Here’s the point:  road capacity doesn’t so much relieve traffic as it creates it.  When we reduce the capacity of a system to introduce cars into a city center, we get fewer cars.

But after months of getting a free ride, tunnel users will finally be asked in early November to make a modest contribution to the cost of the project.  The $1 to $2.25 toll that tunnel users will be asked to pay will cover less than 10 percent of the cost of the $3.3 billion in tunnel construction and related costs.

The toll, not surprisingly, is going to discourage some people from using the tunnel.  The Washington State Department of Transportation reportedly expects tunnel traffic to drop by 30 to 50 percent.

Why spend public money on capacity users don’t want?
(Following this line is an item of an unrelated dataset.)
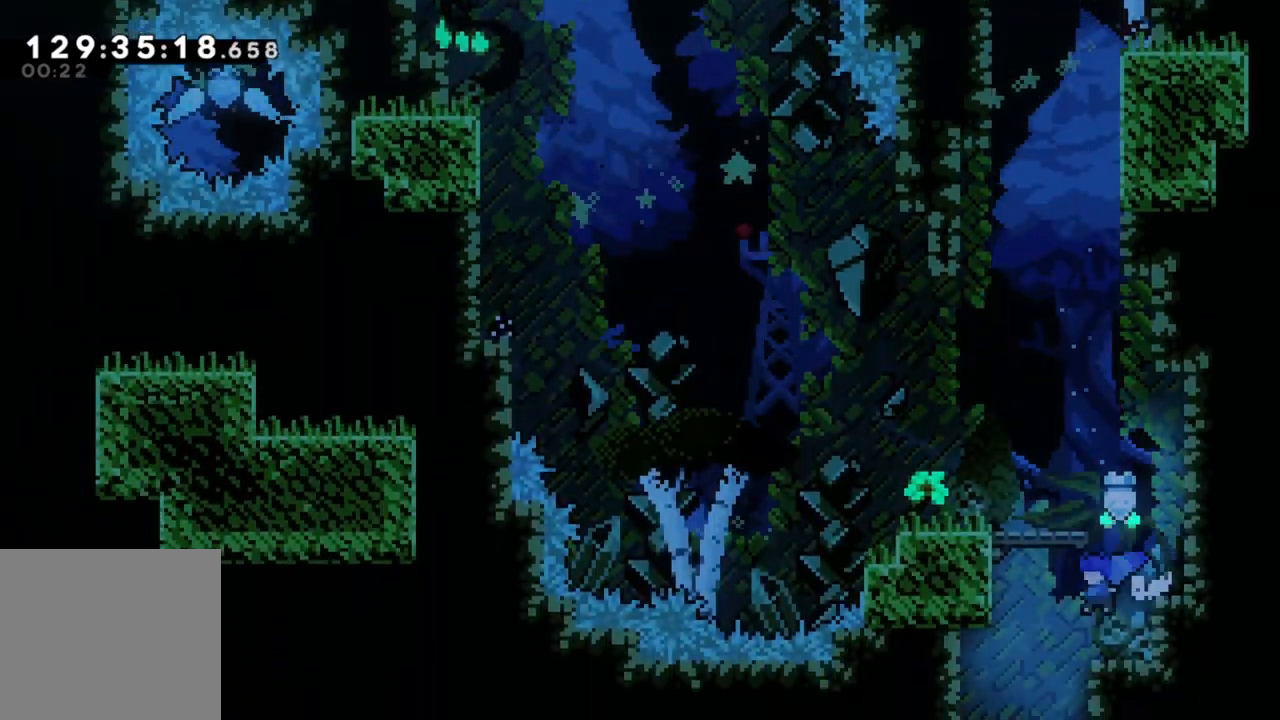
{"buttons": [], "left_stick": "left", "events": []}
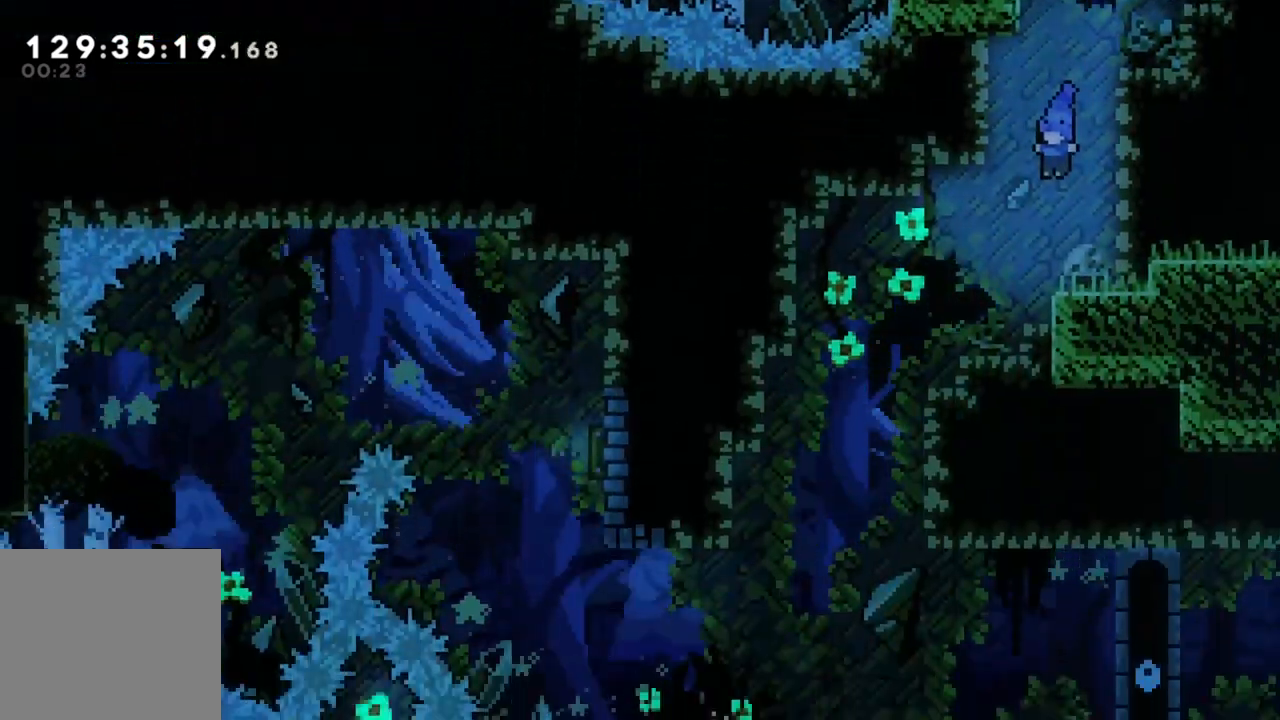
{"buttons": [], "left_stick": "left", "events": []}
Reflect for a moment what that means:  Today, as long as the trip is free, about 80,000 vehicles use the new multi-billion dollar tunnel.  When asked to pay less than 10 percent of what it cost to build the tunnel, something like a third to a half of all current users say “it’s not worth it to me.”  In effect, they’re saying, I’ll only use the tunnel if somebody else pays for it. And just for the record, that $2.25 tunnel toll is less than the $2.75 bus fare that King County Metro charges its bus and light rail riders.  That, in a nutshell, is the perverse value proposition that guides so much urban transportation investment in the US: we spend billions on highway capacity that is un- or under-priced, and that people only use because its heavily subsidized, and charge higher prices to those who use more socially and environmentally responsible options.

For the record, the same thing has happened elsewhere when highway users are asked to pay even a modest fraction of the cost of adding road capacity. As we’ve documented, in Louisville, Kentucky, tolls of just $1 each way for a new interstate bridge reduced traffic by almost 40 percent.

The big concern in Seattle again is that the cars that avoid the tolls will clog up other streets. Heather Marx of the city’s transportation department told local television station KOMO:

“During the peak time, there’s nowhere really to go, but we do expect to see more traffic on downtown streets”

But as the miracle on 14th Street in Manhattan, and Seattle’s own experience earlier this year shows is that traffic isn’t so much diverted as it is reduced.

Maybe we should think of highways and major arterials in cities as causes of traffic rather than their solution.  What an urban freeway does, in effect, is point a firehose of car traffic at a city street system. When we reduce the flow of traffic on the freeways in and near cities, we reduce the number of cars traveling to and on city streets.

One other point:  We’re often told that we can’t do anything to reduce car traffic until we dramatically beef up alternative ways of getting around, especially transit. But the lesson here is that car traffic can change quickly, and that reducing car traffic is the fastest and most effective way to improve transit service. Getting cars out of the way makes buses move faster, making them more attractive, and reducing their cost (drivers is more productive, and move more people, more miles if the bus can go faster). No transportation policy is more equitable than one that gets buses moving faster.